大久保被告は事情聴取に、小沢氏の指示で土地を探したことを認めたとされる。特捜部は近く小沢氏を任意聴取した上で、早ければ来週にも、大久保被告や石川氏を立件する方針。
事件の捜査は最終局面を迎えた形にみえるが、司法関係者の中には「特捜部は昨年の西松事件以降、小沢氏関連の金脈を徹底的に調べ続けており、新たな疑惑もつかんでいる」という見方もあり、予断を許さない。
関係者によると、陸山会は2004年10月に東京都世田谷区の土地を購入したのに、05年の報告書に代金を計上した。購入直前には、小沢氏から借り入れたとされる約4億円が入金されたが、この収入は報告書への記載がなかった。
大久保被告は当時、小沢事務所で石川氏の上司として経理事務を統括する立場で、この経理処理については、事務担当だった石川氏が上司にあたる大久保被告に報告し、了承を得た上で実行したという。
この4億円は04年10月上旬、小沢氏から石川氏に「用意ができたから取りに来てほしい」と指示があり、石川氏が東京都港区にある小沢氏の事務所を訪れ、現金で受領。台車を使って車に載せ、同区内の陸山会の事務所まで運び、事務所内の金庫に保管したという。ちなみに、すべて1万円札だとすると、4億円の重さは約40キロで、小柄な女性並みだ。
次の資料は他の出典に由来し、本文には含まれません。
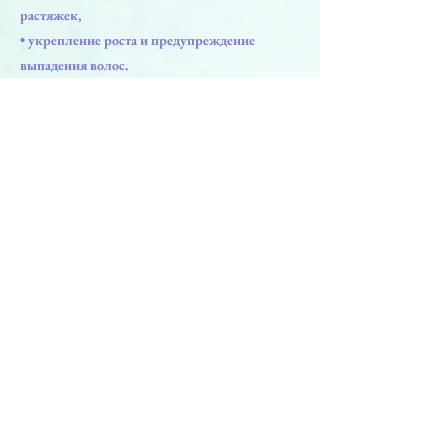
растяжек,
• укрепление роста и предупреждение
выпадения волос.
• Улучшение качества себорейной кожи,
• уменьшение жирности, сокращение пор,
• выравнивание рН гидробаланса жирной
кожи лица и скальпа.
Previous
Next
PRODUCTS
Face Solution
Body Solution
Peptide Solution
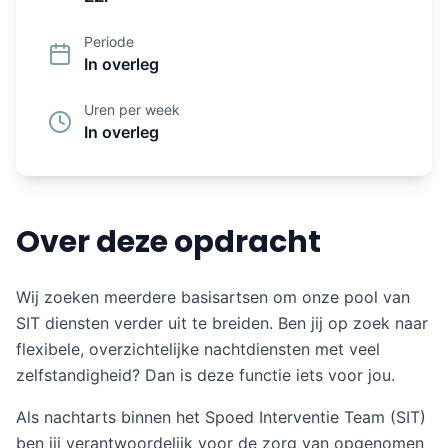
Periode
In overleg
Uren per week
In overleg
Over deze opdracht
Wij zoeken meerdere basisartsen om onze pool van
SIT diensten verder uit te breiden. Ben jij op zoek naar
flexibele, overzichtelijke nachtdiensten met veel
zelfstandigheid? Dan is deze functie iets voor jou.
Als nachtarts binnen het Spoed Interventie Team (SIT)
ben jij verantwoordelijk voor de zorg van opgenomen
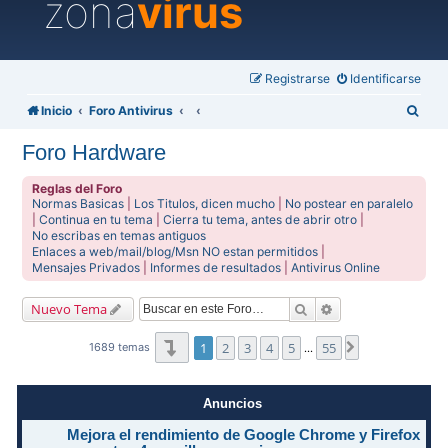
zona
virus
Registrarse
Identificarse
B
Inicio
Foro Antivirus
u
Foro Hardware
s
c
Reglas del Foro
Normas Basicas
|
Los Titulos, dicen mucho
|
No postear en paralelo
a
|
Continua en tu tema
|
Cierra tu tema, antes de abrir otro
|
No escribas en temas antiguos
r
Enlaces a web/mail/blog/Msn NO estan permitidos
|
Mensajes Privados
|
Informes de resultados
|
Antivirus Online
Buscar
Búsqueda avanzad
Nuevo Tema
Página
1
de
55
1
2
3
4
5
55
Siguiente
1689 temas
…
Anuncios
Mejora el rendimiento de Google Chrome y Firefox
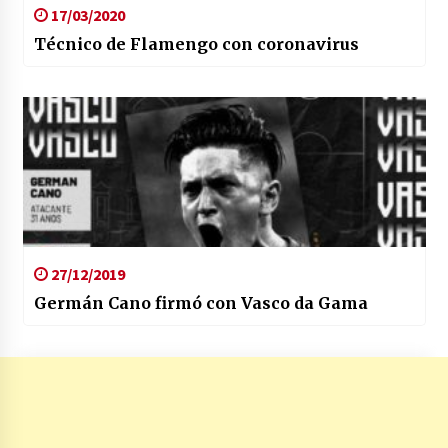
17/03/2020
Técnico de Flamengo con coronavirus
27/12/2019
Germán Cano firmó con Vasco da Gama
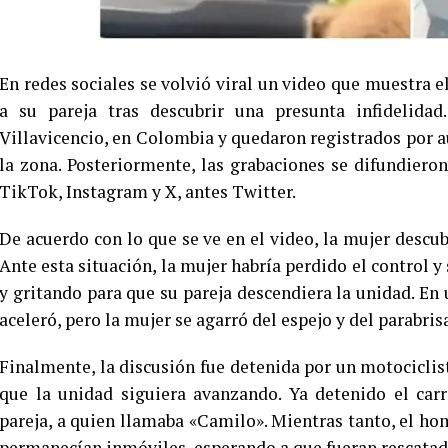
En redes sociales se volvió viral un video que muestra
a su pareja tras descubrir una presunta infidelida
Villavicencio, en Colombia y quedaron registrados por 
la zona. Posteriormente, las grabaciones se difundiero
TikTok, Instagram y X, antes Twitter.
De acuerdo con lo que se ve en el video, la mujer descub
Ante esta situación, la mujer habría perdido el control y
y gritando para que su pareja descendiera la unidad. En 
aceleró, pero la mujer se agarró del espejo y del parabris
Finalmente, la discusión fue detenida por un motociclist
que la unidad siguiera avanzando. Ya detenido el carr
pareja, a quien llamaba «Camilo». Mientras tanto, el ho
permanecían inmóviles, esperando a que fueran rescatad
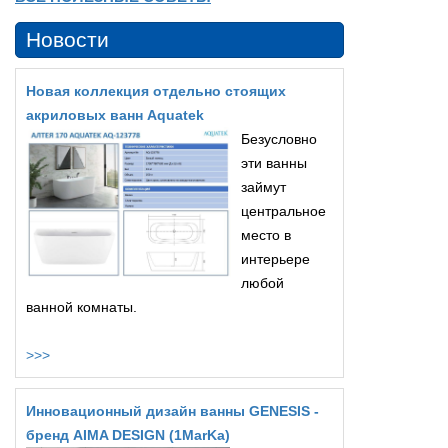
Новости
Новая коллекция отдельно стоящих
акриловых ванн Aquatek
Безусловно
эти ванны
займут
центральное
место в
интерьере
любой
ванной комнаты.
>>>
Инновационный дизайн ванны GENESIS -
бренд AIMA DESIGN (1MarKa)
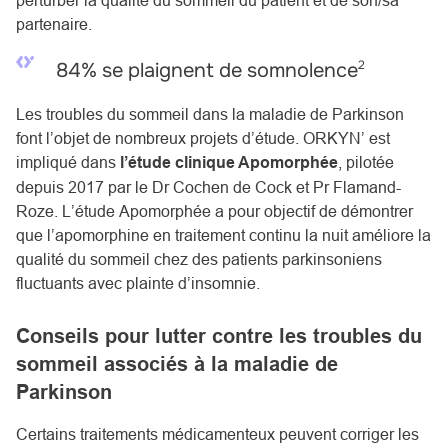
perturber la qualité du sommeil du patient et de son/sa
partenaire.
2
84% se plaignent de somnolence
Les troubles du sommeil dans la maladie de Parkinson
font l’objet de nombreux projets d’étude. ORKYN’ est
impliqué dans
l’étude clinique Apomorphée
, pilotée
depuis 2017 par le Dr Cochen de Cock et Pr Flamand-
Roze. L’étude Apomorphée a pour objectif de démontrer
que l’apomorphine en traitement continu la nuit améliore la
qualité du sommeil chez des patients parkinsoniens
fluctuants avec plainte d’insomnie.
Conseils pour lutter contre les troubles du
sommeil associés à la maladie de
Parkinson
Certains traitements médicamenteux peuvent corriger les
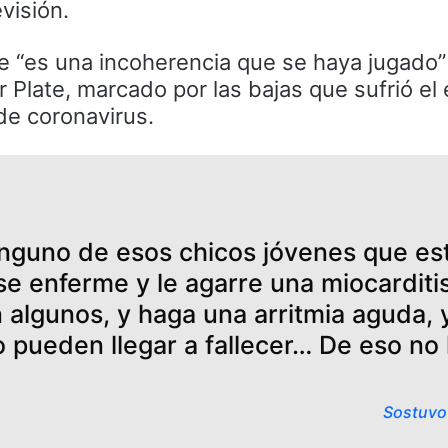
visión.
e “es una incoherencia que se haya jugado” 
r Plate, marcado por las bajas que sufrió el
de coronavirus.
inguno de esos chicos jóvenes que es
 se enferme y le agarre una miocarditi
algunos, y haga una arritmia aguda, y
o pueden llegar a fallecer… De eso no
Sostuvo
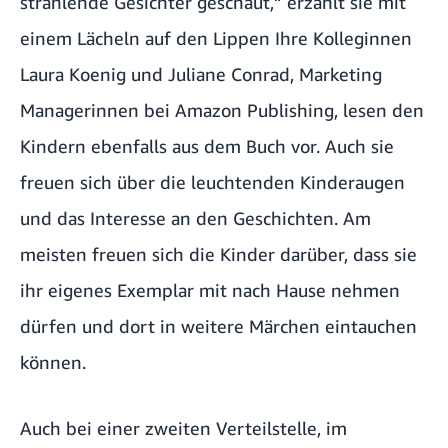
strahlende Gesichter geschaut,“ erzählt sie mit
einem Lächeln auf den Lippen Ihre Kolleginnen
Laura Koenig und Juliane Conrad, Marketing
Managerinnen bei Amazon Publishing, lesen den
Kindern ebenfalls aus dem Buch vor. Auch sie
freuen sich über die leuchtenden Kinderaugen
und das Interesse an den Geschichten. Am
meisten freuen sich die Kinder darüber, dass sie
ihr eigenes Exemplar mit nach Hause nehmen
dürfen und dort in weitere Märchen eintauchen
können.
Auch bei einer zweiten Verteilstelle, im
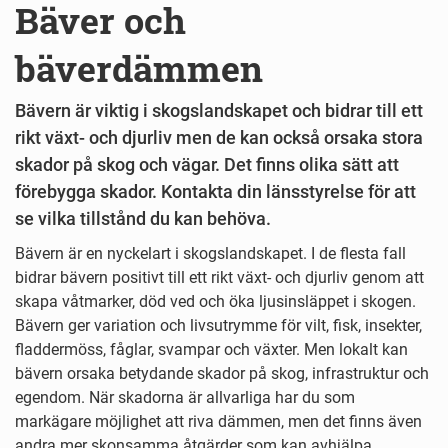
Bäver och
bäverdämmen
Bävern är viktig i skogslandskapet och bidrar till ett
rikt växt- och djurliv men de kan också orsaka stora
skador på skog och vägar. Det finns olika sätt att
förebygga skador. Kontakta din länsstyrelse för att
se vilka tillstånd du kan behöva.
Bävern är en nyckelart i skogslandskapet. I de flesta fall
bidrar bävern positivt till ett rikt växt- och djurliv genom att
skapa våtmarker, död ved och öka ljusinsläppet i skogen.
Bävern ger variation och livsutrymme för vilt, fisk, insekter,
fladdermöss, fåglar, svampar och växter. Men lokalt kan
bävern orsaka betydande skador på skog, infrastruktur och
egendom. När skadorna är allvarliga har du som
markägare möjlighet att riva dämmen, men det finns även
andra mer skonsamma åtgärder som kan avhjälpa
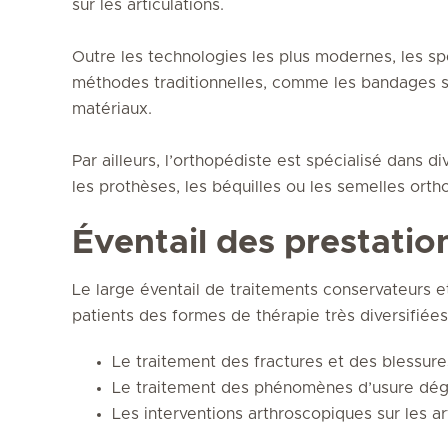
sur les articulations.
Outre les technologies les plus modernes, les sp
méthodes traditionnelles, comme les bandages s
matériaux.
Par ailleurs, l’orthopédiste est spécialisé dans
les prothèses, les béquilles ou les semelles ort
Éventail des prestati
Le large éventail de traitements conservateurs 
patients des formes de thérapie très diversifiée
Le traitement des fractures et des blessure
Le traitement des phénomènes d’usure dég
Les interventions arthroscopiques sur les ar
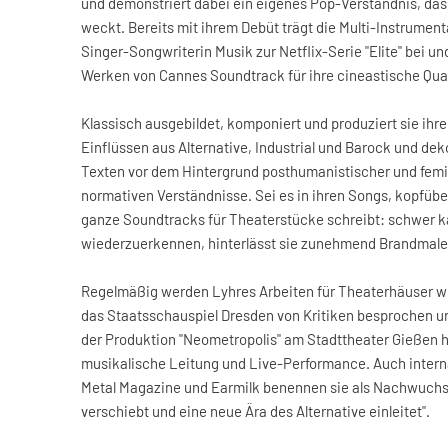
und demonstriert dabei ein eigenes Pop-Verständnis, das 
weckt. Bereits mit ihrem Debüt trägt die Multi-Instrument
Singer-Songwriterin Musik zur Netflix-Serie "Elite" bei u
Werken von Cannes Soundtrack für ihre cineastische Qual
Klassisch ausgebildet, komponiert und produziert sie ihr
Einflüssen aus Alternative, Industrial und Barock und dek
Texten vor dem Hintergrund posthumanistischer und femin
normativen Verständnisse. Sei es in ihren Songs, kopfübe
ganze Soundtracks für Theaterstücke schreibt: schwer k
wiederzuerkennen, hinterlässt sie zunehmend Brandmale 
Regelmäßig werden Lyhres Arbeiten für Theaterhäuser wi
das Staatsschauspiel Dresden von Kritiken besprochen un
der Produktion "Neometropolis" am Stadttheater Gießen 
musikalische Leitung und Live-Performance. Auch inter
Metal Magazine und Earmilk benennen sie als Nachwuchsk
verschiebt und eine neue Ära des Alternative einleitet".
さらに、07年、大久保被告が東京都世田谷区の小沢氏宅に現金4億円を持っていくよう元私設秘書に指示していたことも判明。この資金移動も収支報告書に記載されていないため、特捜部は元私設秘書を政治資金規正法違反罪で在宅で処分する方針で、大久保氏の立件も視野に入れている。
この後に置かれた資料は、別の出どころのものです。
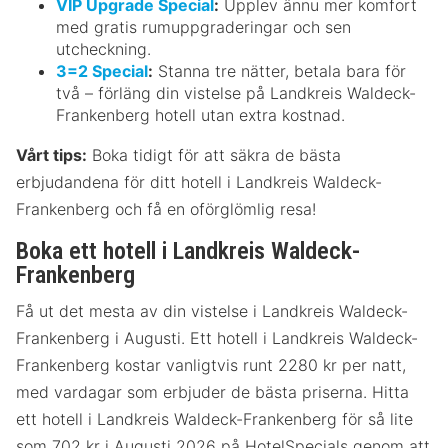
VIP Upgrade Special
:
Upplev ännu mer komfort
med gratis rumuppgraderingar och sen
utcheckning.
3=2 Special
:
Stanna tre nätter, betala bara för
två – förläng din vistelse på Landkreis Waldeck-
Frankenberg hotell utan extra kostnad.
Vårt tips:
Boka tidigt för att säkra de bästa
erbjudandena för ditt hotell i Landkreis Waldeck-
Frankenberg och få en oförglömlig resa!
Boka ett hotell i Landkreis Waldeck-
Frankenberg
Få ut det mesta av din vistelse i Landkreis Waldeck-
Frankenberg i Augusti. Ett hotell i Landkreis Waldeck-
Frankenberg kostar vanligtvis runt 2280 kr per natt,
med vardagar som erbjuder de bästa priserna. Hitta
ett hotell i Landkreis Waldeck-Frankenberg för så lite
som 702 kr i Augusti 2026 på HotelSpecials genom att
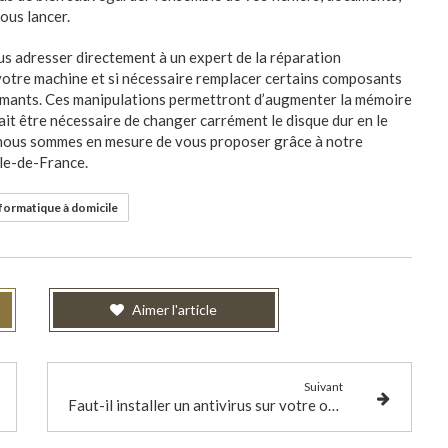
ous lancer.
s adresser directement à un expert de la réparation
e votre machine et si nécessaire remplacer certains composants
formants. Ces manipulations permettront d’augmenter la mémoire
rait être nécessaire de changer carrément le disque dur en le
ue nous sommes en mesure de vous proposer grâce à notre
Île-de-France.
ormatique à domicile
Aimer l'article
Suivant
Faut-il installer un antivirus sur votre ordinateur ?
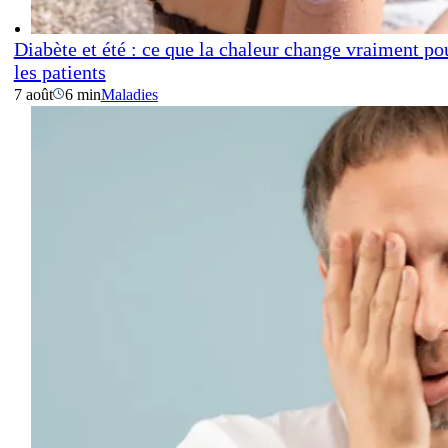
Diabète et été : ce que la chaleur change vraiment po
les patients
7 août
6 min
Maladies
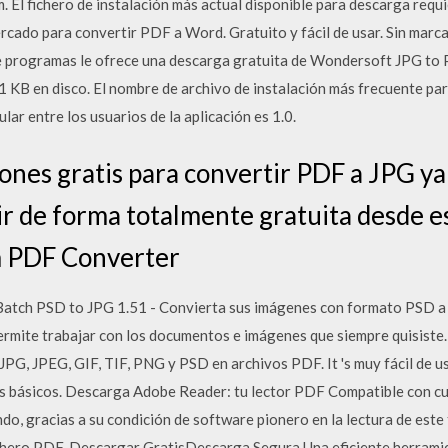
 El fichero de instalación más actual disponible para descarga requi
mercado para convertir PDF a Word. Gratuito y fácil de usar. Sin mar
e programas le ofrece una descarga gratuita de Wondersoft JPG to P
1 KB en disco. El nombre de archivo de instalación más frecuente pa
r entre los usuarios de la aplicación es 1.0.
ciones gratis para convertir PDF a JPG y
r de forma totalmente gratuita desde e
m PDF Converter
Batch PSD to JPG 1.51 - Convierta sus imágenes con formato PSD 
permite trabajar con los documentos e imágenes que siempre quisiste
G, JPEG, GIF, TIF, PNG y PSD en archivos PDF. It 's muy fácil de us
s básicos. Descarga Adobe Reader: tu lector PDF Compatible con c
do, gracias a su condición de software pionero en la lectura de est
chero PDF. Descargar GratisDescarga Segura Una eficiente herrami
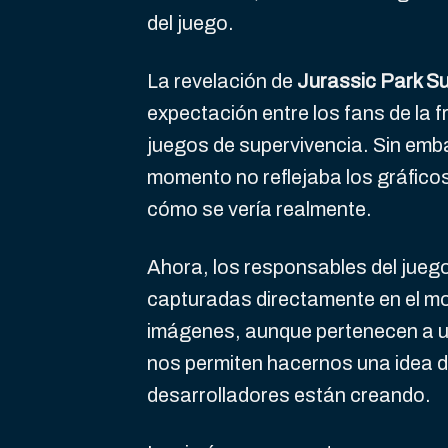
del juego.
La revelación de
Jurassic Park Su
expectación entre los fans de la 
juegos de supervivencia. Sin emba
momento no reflejaba los gráfico
cómo se vería realmente.
Ahora, los responsables del jueg
capturadas directamente en el mo
imágenes, aunque pertenecen a un
nos permiten hacernos una idea de 
desarrolladores están creando.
大久保被告は西松建設の違法献金事件で03−06年の収支報告書に虚偽記載したなどとして規正法違反罪で起訴されている。このため、04年分の経理処理について新たに立件する場合は、特捜部は公判中の東京地裁に訴因変更手続きを取り、07年分について立件する場合は追起訴される公算が大きい。